Problem requirements – Copy out the entries that follow exactly, leaving out the pictures.

Data for the task section start

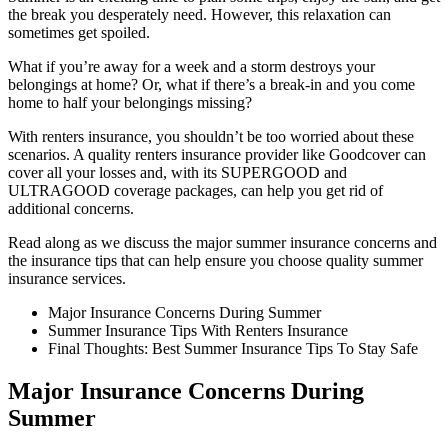
the break you desperately need. However, this relaxation can
sometimes get spoiled.
What if you’re away for a week and a storm destroys your
belongings at home? Or, what if there’s a break-in and you come
home to half your belongings missing?
With renters insurance, you shouldn’t be too worried about these
scenarios. A quality renters insurance provider like Goodcover can
cover all your losses and, with its SUPERGOOD and
ULTRAGOOD coverage packages, can help you get rid of
additional concerns.
Read along as we discuss the major summer insurance concerns and
the insurance tips that can help ensure you choose quality summer
insurance services.
Major Insurance Concerns During Summer
Summer Insurance Tips With Renters Insurance
Final Thoughts: Best Summer Insurance Tips To Stay Safe
Major Insurance Concerns During
Summer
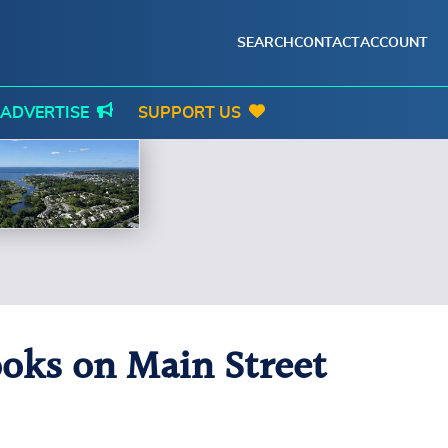
SEARCH
CONTACT
ACCOUNT
ADVERTISE
SUPPORT US
ooks on Main Street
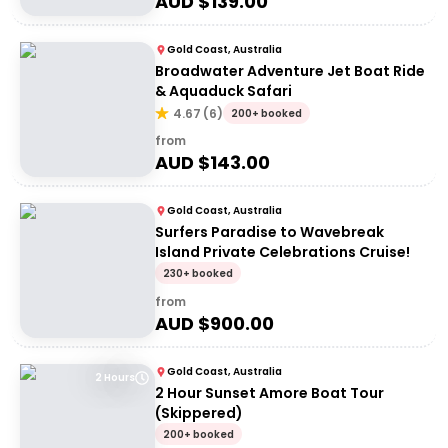
AUD $
139.00
Gold Coast, Australia
Broadwater Adventure Jet Boat Ride
& Aquaduck Safari
4.67
(
6
)
200+ booked
from
AUD $
143.00
Gold Coast, Australia
Surfers Paradise to Wavebreak
Island Private Celebrations Cruise!
230+ booked
from
AUD $
900.00
Gold Coast, Australia
2 Hours
2 Hour Sunset Amore Boat Tour
(Skippered)
200+ booked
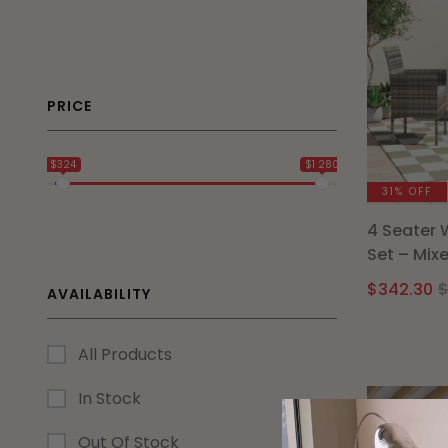
PRICE
$324
$1 280
31% OFF
4 Seater 
Set – Mix
$
342.30
AVAILABILITY
All Products
In Stock
Out Of Stock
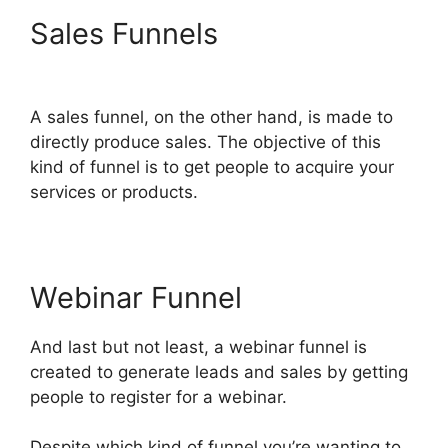
Sales Funnels
Select
Product In ClickFunnels 2.0
A sales funnel, on the other hand, is made to
directly produce sales. The objective of this
kind of funnel is to get people to acquire your
services or products.
Webinar Funnel
And last but not least, a webinar funnel is
created to generate leads and sales by getting
people to register for a webinar.
Despite which kind of funnel you’re wanting to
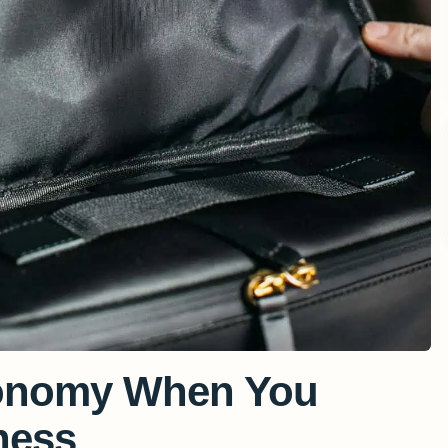
conomy When You
ness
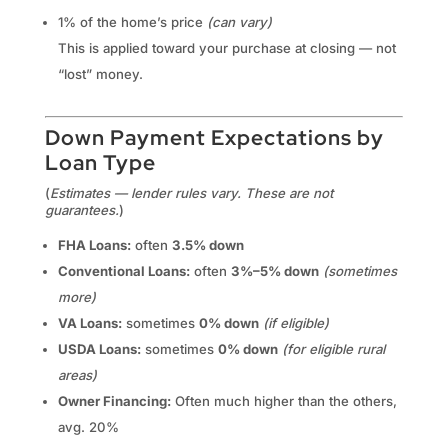
1% of the home’s price
(can vary)
This is applied toward your purchase at closing — not
“lost” money.
Down Payment Expectations by
Loan Type
(
Estimates — lender rules vary. These are not
guarantees.
)
FHA Loans:
often
3.5% down
Conventional Loans:
often
3%–5% down
(sometimes
more)
VA Loans:
sometimes
0% down
(if eligible)
USDA Loans:
sometimes
0% down
(for eligible rural
areas)
Owner Financing:
Often much higher than the others,
avg. 20%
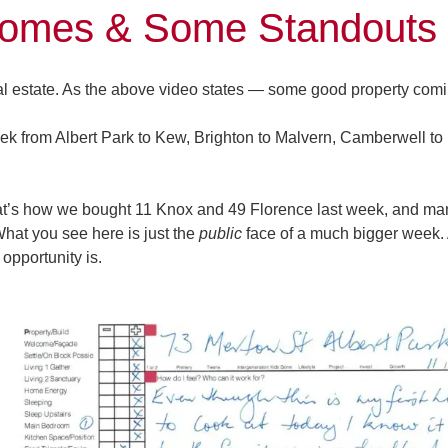
omes & Some Standouts
l estate. As the above video states — some good property comi
k from Albert Park to Kew, Brighton to Malvern, Camberwell to 
that’s how we bought
11 Knox
and
49 Florence
last week, and ma
What you see here is just the
public
face of a much bigger week. 
opportunity is.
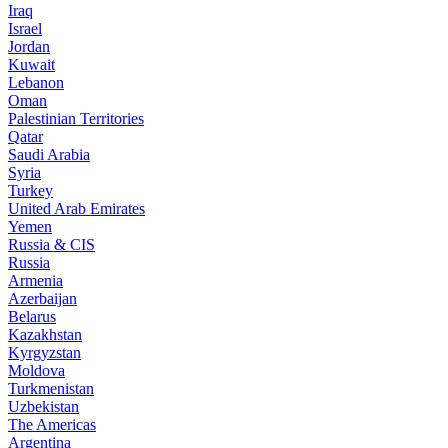
Iraq
Israel
Jordan
Kuwait
Lebanon
Oman
Palestinian Territories
Qatar
Saudi Arabia
Syria
Turkey
United Arab Emirates
Yemen
Russia & CIS
Russia
Armenia
Azerbaijan
Belarus
Kazakhstan
Kyrgyzstan
Moldova
Turkmenistan
Uzbekistan
The Americas
Argentina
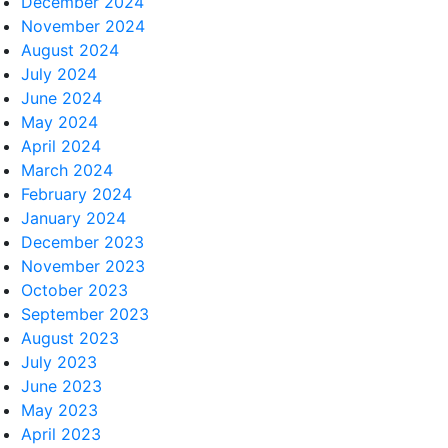
December 2024
November 2024
August 2024
July 2024
June 2024
May 2024
April 2024
March 2024
February 2024
January 2024
December 2023
November 2023
October 2023
September 2023
August 2023
July 2023
June 2023
May 2023
April 2023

Data for the task section end

Output of the task –
the break you desperately need. However, this relaxation can
sometimes get spoiled.
What if you’re away for a week and a storm destroys your
belongings at home? Or, what if there’s a break-in and you come
home to half your belongings missing?
With renters insurance, you shouldn’t be too worried about these
scenarios. A quality renters insurance provider like Goodcover can
cover all your losses and, with its SUPERGOOD and
ULTRAGOOD coverage packages, can help you get rid of
additional concerns.
Read along as we discuss the major summer insurance concerns and
the insurance tips that can help ensure you choose quality summer
insurance services.
Major Insurance Concerns During Summer
Summer Insurance Tips With Renters Insurance
Final Thoughts: Best Summer Insurance Tips To Stay Safe
Major Insurance Concerns During
Summer
SEARCH
CONTACT
ACCOUNT
ADVERTISE
SUPPORT US
ooks on Main Street
AUD $
139.00
Gold Coast, Australia
Broadwater Adventure Jet Boat Ride
& Aquaduck Safari
4.67
(
6
)
200+ booked
from
AUD $
143.00
Gold Coast, Australia
Surfers Paradise to Wavebreak
Island Private Celebrations Cruise!
230+ booked
from
AUD $
900.00
Gold Coast, Australia
2 Hours
2 Hour Sunset Amore Boat Tour
(Skippered)
200+ booked
PRICE
$324
$1 280
31% OFF
4 Seater 
Set – Mix
$
342.30
AVAILABILITY
All Products
In Stock
Out Of Stock
Sales Funnels
Select
Product In ClickFunnels 2.0
A sales funnel, on the other hand, is made to
directly produce sales. The objective of this
kind of funnel is to get people to acquire your
services or products.
Webinar Funnel
And last but not least, a webinar funnel is
created to generate leads and sales by getting
people to register for a webinar.
Despite which kind of funnel you’re wanting to
conomy When You
ness
1% of the home’s price
(can vary)
This is applied toward your purchase at closing — not
“lost” money.
Down Payment Expectations by
Loan Type
(
Estimates — lender rules vary. These are not
guarantees.
)
FHA Loans:
often
3.5% down
Conventional Loans:
often
3%–5% down
(sometimes
more)
VA Loans:
sometimes
0% down
(if eligible)
USDA Loans:
sometimes
0% down
(for eligible rural
areas)
Owner Financing:
Often much higher than the others,
avg. 20%
omes & Some Standouts
l estate. As the above video states — some good property comi
k from Albert Park to Kew, Brighton to Malvern, Camberwell to 
that’s how we bought
11 Knox
and
49 Florence
last week, and ma
What you see here is just the
public
face of a much bigger week. 
opportunity is.
Iraq
Israel
Jordan
Kuwait
Lebanon
Oman
Palestinian Territories
Qatar
Saudi Arabia
Syria
Turkey
United Arab Emirates
Yemen
Russia & CIS
Russia
Armenia
Azerbaijan
Belarus
Kazakhstan
Kyrgyzstan
Moldova
Turkmenistan
Uzbekistan
The Americas
Argentina
December 2024
November 2024
August 2024
July 2024
June 2024
May 2024
April 2024
March 2024
February 2024
January 2024
December 2023
November 2023
October 2023
September 2023
August 2023
July 2023
June 2023
May 2023
April 2023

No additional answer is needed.